I hope the call calmed him, but if not, then I'd be aware that there is an orange alert going on. They were talking about her, and they let her know by "triangular" phone calling. This is a boundary thing, they didn't disguise the fact they were talking about her. I don't really cotton to it.

If the son who saw her later called, that's fine. Not someone else calling. I just think the dynamic isn't ideal, as she's mentioned in other threads and I support her.
 
We've tried hard to deal with our son's PTSD supportively but he has recently gone over to delusions. He built an imaginary safe world where he is in charge of everything and is protected by various shadow government agencies, God (who has always protected him); communicates telepathically with all these people who read everyone's mind and tell him. Dont even think of pointinf out inconsistencies He's accused me of killing him 10 million times but he's brought back by cloning because he's so important to the new world that's based on Army values and many more bizarre scenarios. How do we approach that without hospitalization?

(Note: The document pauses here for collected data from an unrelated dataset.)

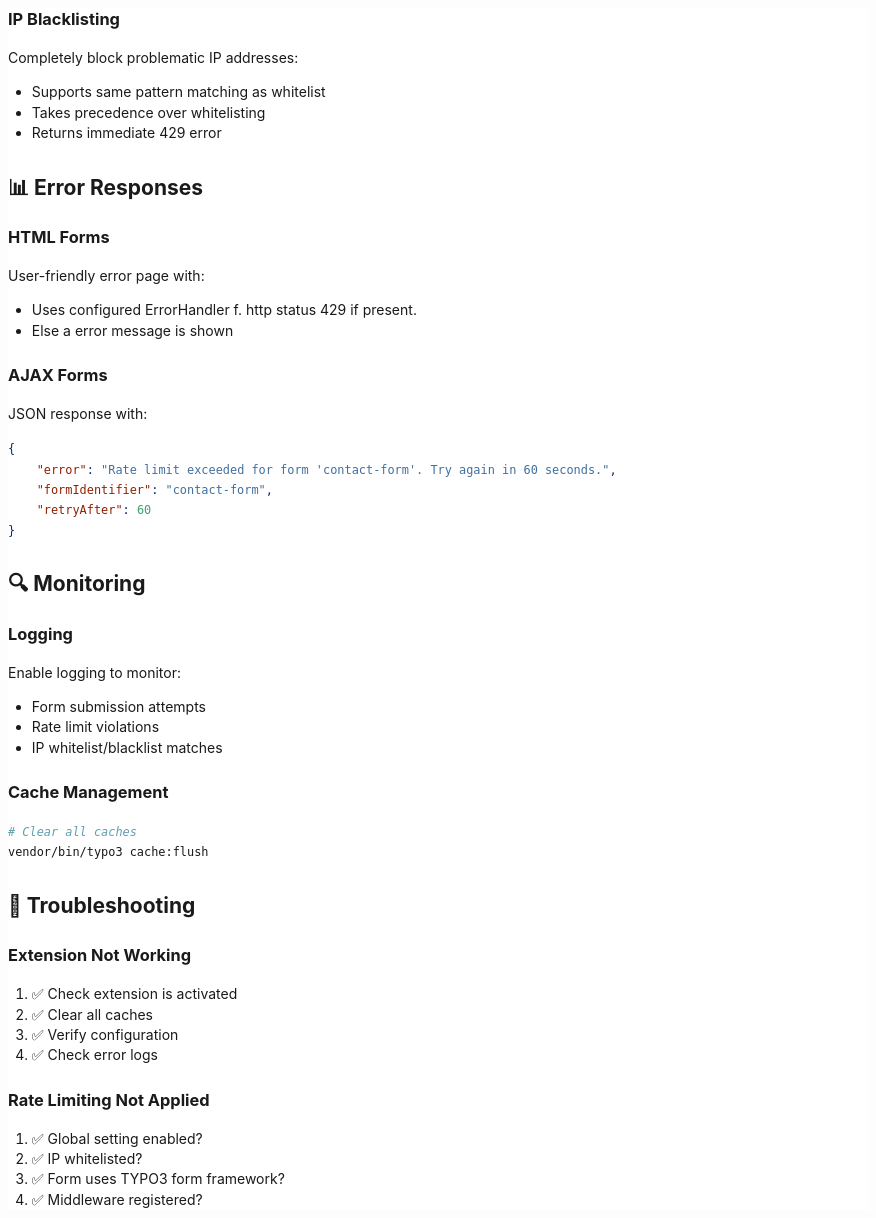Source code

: ### IP Blacklisting
Completely block problematic IP addresses:
- Supports same pattern matching as whitelist
- Takes precedence over whitelisting
- Returns immediate 429 error

## 📊 Error Responses

### HTML Forms
User-friendly error page with:
- Uses configured ErrorHandler f. http status 429 if present.
- Else a error message is shown

### AJAX Forms
JSON response with:
```json
{
    "error": "Rate limit exceeded for form 'contact-form'. Try again in 60 seconds.",
    "formIdentifier": "contact-form",
    "retryAfter": 60
}
```

## 🔍 Monitoring

### Logging
Enable logging to monitor:
- Form submission attempts
- Rate limit violations  
- IP whitelist/blacklist matches

### Cache Management
```bash
# Clear all caches
vendor/bin/typo3 cache:flush
```

## 🐛 Troubleshooting

### Extension Not Working
1. ✅ Check extension is activated
2. ✅ Clear all caches
3. ✅ Verify configuration
4. ✅ Check error logs

### Rate Limiting Not Applied
1. ✅ Global setting enabled?
2. ✅ IP whitelisted?
3. ✅ Form uses TYPO3 form framework?
4. ✅ Middleware registered?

He also has physical custody of his son and tried to take him to live on the streets where it's 'safer'. Local PD convinced him to leave child w us but there's nothing to stop him from snatching the son anytime. The son is terrified of going w this person who is mostly not his Daddy anymore and wants Daddy back. We do too but we had to change the locks and keep safety plans in effect to protect our grandson. I hate that he's out there but I don't know what else to do. He was forced into VA once 3 weeks ago but released after stabilization; he didn't follow thru with his treatment plan so here we are again.
 
@Carol H, Honestly, this doesn't sound like PTSD alone, it sounds like schizophrenia to me.... PTSD doesn't usually "go global" like that... paranoia sure, but not full blown delusional systems....I'm not a doc, but you might ask the docs if they have thought about other dx's.
 
We understand that and I agree but it seems to have started there from the paranoia. He is a war vet w PTSd and TBi who had several other emotional/mental traumas since, ft hood shooting, roommate died of medical malpractice after being told he was hypochrondiac, etc. his newest world is based on law and order and love so it's hard to get him picked up on the basis of being a threat. And he's so angry we had him picked up before although when he first came out, he admitted he wouldn't have gone on his own. So conflicted its hard. He depends on his son so much I don't know what it will do to him if we can change custody to us but we have to 'man up' as he would put it and do it.
 
Hi @Carol H, and welcome to the forum. I'd like to know, which official diagnosis from a professional (psychiatrist or psychologist) your son received? Could you tell us, what his diagnosis (or maybe several) is? Because I'm under the same impression as @Eleanor, that this absolutely doesn't sound like PTSD, but much more like a form of schizophrenia. Is he in a steady treatment with a therapist?